For purposes of the opinion, the DOL assumed the educational consultants meet the duties tests of the administrative or professional exemptions. The DOL concluded that payment of $80,000 on a bi-weekly basis for work on developing a new curriculum satisfies the salary basis requirement. The amounts of the payments do not vary from week to week or month to month based on the number of hours actually worked, and the DOL presumed the payments also do not vary based on the quality of work performed. The DOL further noted that the second eight-week assignment (which the consultant performs while continuing to work on the first project) satisfies the regulation’s requirements as extra compensation. 29 C.F.R. § 541.604(a). The DOL stated that the consultant is already paid on a bona fide salary basis for the 40-week project, and additional compensation for the eight-week project is pay for additional work beyond the normal workweek. The DOL concluded that the additional payment for the second project “may be made without changing the employee’s exempt status.”

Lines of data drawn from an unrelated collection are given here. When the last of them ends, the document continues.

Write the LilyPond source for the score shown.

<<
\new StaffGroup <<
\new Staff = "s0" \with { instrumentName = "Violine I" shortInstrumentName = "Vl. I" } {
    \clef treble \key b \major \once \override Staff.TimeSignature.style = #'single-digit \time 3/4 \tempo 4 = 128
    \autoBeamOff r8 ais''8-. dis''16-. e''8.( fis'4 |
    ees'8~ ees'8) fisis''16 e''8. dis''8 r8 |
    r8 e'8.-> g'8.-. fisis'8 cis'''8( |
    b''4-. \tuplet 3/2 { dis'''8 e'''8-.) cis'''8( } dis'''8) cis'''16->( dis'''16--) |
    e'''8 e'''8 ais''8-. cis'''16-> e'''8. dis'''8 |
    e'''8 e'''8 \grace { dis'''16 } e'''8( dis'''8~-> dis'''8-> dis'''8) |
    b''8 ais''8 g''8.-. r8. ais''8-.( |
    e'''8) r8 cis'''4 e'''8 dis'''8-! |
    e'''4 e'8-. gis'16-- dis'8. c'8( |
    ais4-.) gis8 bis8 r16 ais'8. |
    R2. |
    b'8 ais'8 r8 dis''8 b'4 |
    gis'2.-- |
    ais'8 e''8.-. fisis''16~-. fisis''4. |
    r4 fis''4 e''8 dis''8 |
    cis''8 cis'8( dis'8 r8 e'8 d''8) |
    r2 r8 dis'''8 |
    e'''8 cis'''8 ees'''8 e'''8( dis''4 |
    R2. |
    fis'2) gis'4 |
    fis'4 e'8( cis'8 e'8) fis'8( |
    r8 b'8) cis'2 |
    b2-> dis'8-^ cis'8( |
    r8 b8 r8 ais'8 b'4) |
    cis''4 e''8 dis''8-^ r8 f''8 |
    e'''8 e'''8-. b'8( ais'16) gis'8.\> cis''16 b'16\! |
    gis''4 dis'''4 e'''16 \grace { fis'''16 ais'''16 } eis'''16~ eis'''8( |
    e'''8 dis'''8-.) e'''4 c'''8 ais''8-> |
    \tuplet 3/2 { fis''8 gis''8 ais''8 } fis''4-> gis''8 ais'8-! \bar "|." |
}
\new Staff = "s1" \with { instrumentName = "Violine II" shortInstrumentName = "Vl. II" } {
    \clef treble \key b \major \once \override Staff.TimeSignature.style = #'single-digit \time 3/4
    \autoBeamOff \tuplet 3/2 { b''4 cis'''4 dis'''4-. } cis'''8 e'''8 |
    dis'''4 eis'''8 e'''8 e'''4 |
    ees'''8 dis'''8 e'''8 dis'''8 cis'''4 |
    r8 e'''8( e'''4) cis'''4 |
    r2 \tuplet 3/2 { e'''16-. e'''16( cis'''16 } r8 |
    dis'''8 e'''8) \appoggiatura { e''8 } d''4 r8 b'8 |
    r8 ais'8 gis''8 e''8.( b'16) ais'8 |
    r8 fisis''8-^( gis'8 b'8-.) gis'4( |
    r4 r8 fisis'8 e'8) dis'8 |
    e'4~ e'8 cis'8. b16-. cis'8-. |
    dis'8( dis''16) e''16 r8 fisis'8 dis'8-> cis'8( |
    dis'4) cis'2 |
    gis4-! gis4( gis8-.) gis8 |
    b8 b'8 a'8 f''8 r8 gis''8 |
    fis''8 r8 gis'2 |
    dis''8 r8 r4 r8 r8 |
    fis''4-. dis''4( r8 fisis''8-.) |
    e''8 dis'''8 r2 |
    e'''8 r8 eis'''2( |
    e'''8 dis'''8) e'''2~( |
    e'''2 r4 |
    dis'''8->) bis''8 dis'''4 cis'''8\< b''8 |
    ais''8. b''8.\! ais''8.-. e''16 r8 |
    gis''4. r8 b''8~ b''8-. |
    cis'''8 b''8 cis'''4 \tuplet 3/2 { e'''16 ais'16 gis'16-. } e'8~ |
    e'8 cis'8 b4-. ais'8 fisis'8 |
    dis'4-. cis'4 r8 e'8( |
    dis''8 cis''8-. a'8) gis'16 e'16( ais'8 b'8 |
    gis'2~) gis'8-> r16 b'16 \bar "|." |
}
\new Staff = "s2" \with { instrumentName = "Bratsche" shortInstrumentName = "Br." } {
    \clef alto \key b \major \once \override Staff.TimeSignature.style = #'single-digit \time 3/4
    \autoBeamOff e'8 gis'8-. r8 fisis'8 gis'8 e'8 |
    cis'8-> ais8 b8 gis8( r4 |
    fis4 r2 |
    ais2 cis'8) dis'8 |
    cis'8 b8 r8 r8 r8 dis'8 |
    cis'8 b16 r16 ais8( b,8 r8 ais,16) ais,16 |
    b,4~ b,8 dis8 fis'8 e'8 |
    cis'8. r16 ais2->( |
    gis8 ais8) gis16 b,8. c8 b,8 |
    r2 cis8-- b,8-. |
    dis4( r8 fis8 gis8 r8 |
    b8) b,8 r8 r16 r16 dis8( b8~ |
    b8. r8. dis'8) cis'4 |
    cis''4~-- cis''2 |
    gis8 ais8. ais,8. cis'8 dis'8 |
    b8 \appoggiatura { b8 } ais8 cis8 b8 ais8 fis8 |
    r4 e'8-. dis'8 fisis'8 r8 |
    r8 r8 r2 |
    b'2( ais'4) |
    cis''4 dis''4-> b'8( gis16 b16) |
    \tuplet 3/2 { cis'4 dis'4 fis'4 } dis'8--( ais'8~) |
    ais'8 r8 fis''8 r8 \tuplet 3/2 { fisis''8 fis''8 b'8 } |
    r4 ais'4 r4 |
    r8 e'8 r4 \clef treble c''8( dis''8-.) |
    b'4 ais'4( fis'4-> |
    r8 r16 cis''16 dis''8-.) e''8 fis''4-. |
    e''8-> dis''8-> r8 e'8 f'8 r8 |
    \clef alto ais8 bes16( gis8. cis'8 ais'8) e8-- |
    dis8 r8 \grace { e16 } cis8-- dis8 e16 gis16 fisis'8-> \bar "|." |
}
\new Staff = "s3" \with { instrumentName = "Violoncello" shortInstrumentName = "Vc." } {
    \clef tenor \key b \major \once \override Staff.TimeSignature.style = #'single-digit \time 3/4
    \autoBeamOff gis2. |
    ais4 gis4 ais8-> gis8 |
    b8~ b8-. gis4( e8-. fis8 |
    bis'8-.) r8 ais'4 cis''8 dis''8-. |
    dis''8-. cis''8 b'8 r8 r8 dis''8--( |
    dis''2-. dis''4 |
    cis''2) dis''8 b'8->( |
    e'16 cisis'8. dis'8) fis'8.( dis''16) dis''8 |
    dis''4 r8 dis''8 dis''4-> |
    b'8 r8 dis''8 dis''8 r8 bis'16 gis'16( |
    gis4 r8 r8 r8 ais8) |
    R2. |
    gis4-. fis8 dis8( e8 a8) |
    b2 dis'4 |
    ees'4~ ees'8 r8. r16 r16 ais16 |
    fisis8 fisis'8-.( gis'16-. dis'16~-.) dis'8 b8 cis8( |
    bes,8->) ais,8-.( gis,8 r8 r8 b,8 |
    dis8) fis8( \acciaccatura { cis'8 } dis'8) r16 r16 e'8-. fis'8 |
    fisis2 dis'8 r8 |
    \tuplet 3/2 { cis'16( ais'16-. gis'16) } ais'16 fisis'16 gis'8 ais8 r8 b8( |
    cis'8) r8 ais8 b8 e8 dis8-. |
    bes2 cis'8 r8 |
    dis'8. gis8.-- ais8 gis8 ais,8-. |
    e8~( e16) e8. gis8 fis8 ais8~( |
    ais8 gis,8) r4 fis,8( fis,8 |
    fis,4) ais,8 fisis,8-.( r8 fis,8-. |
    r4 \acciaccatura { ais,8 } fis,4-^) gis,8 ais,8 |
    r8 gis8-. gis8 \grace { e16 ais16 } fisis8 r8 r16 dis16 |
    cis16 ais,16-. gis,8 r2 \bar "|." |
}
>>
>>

Similarly, the DOL stated that changes to total compensation per week because of the number of projects to which a consultant is during the year does not change the employee’s exempt status, provided that the employee still satisfies the salary basis and extra compensation requirements. However, the DOL cautioned that the employee’s exempt status may be undermined if there are frequent revisions to the contract, i.e., changes to the consultant’s per-project pay, so that the amount of the employee’s bi-weekly compensation is “rarely the same from pay period to pay period and the circumstances suggest the amount of payment is … actually based on the quantity or quality of work performed.”

Employers’ Bottom Line:

Employers should review their wage and hour procedures to ensure compliance with this new guidance, especially when issuing nondiscretionary lump sum bonuses and utilizing “per-project” compensation structures. It is equally important to review the facts involved in the opinion letters before acting in conformity with the guidance, as each opinion letter is fact- sensitive and individualized.

The content of this article is intended to provide a general guide to the subject matter. Specialist advice should be sought about your specific circumstances.